Saved data entries

[Start of Attachment]

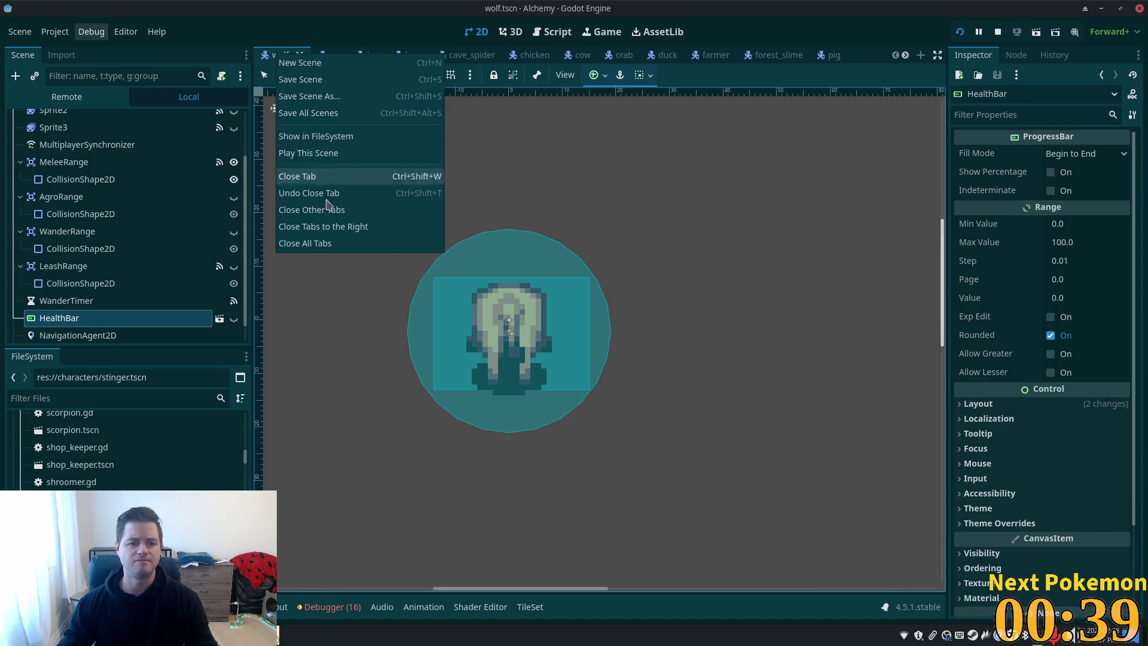
Close the wolf scene tab and all remaining open scene tabs
left_click(317, 178)
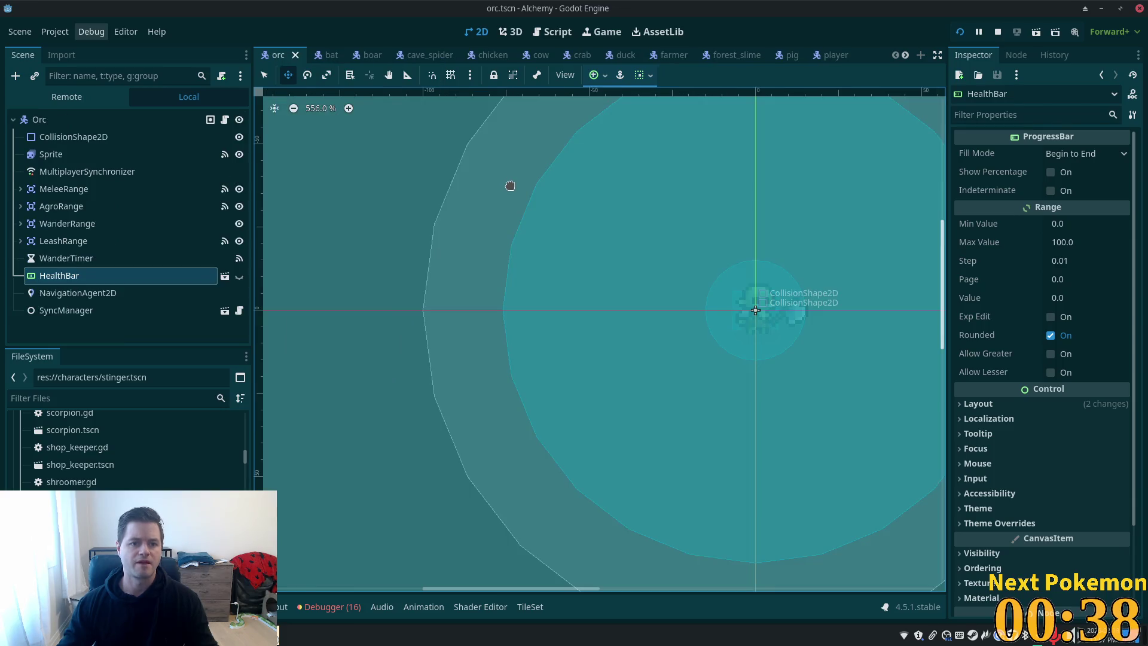
right_click(277, 55)
left_click(328, 245)
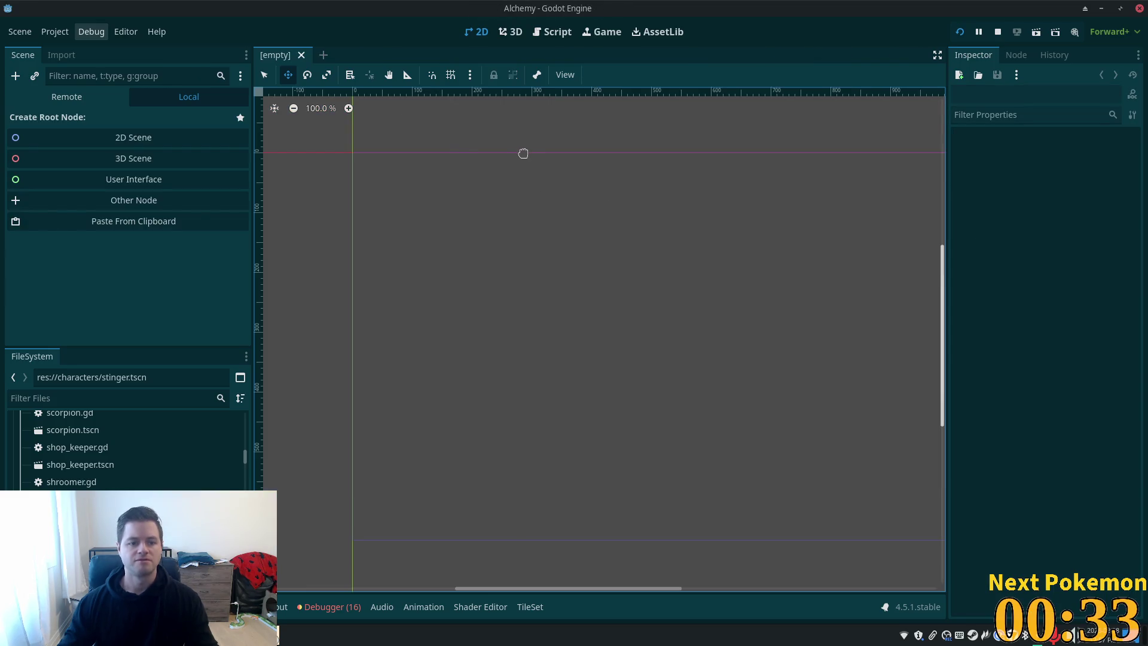
Open bog_cave.tscn through quick search by typing 'bog_'
key("alt+shift+o")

[End of Attachment]

__What the task requires__
Your answer must be every record above, word for word, with no pictures.

__Expected answer__
Close the wolf scene tab and all remaining open scene tabs
left_click(317, 178)
right_click(277, 55)
left_click(328, 245)
Open bog_cave.tscn through quick search by typing 'bog_'
key("alt+shift+o")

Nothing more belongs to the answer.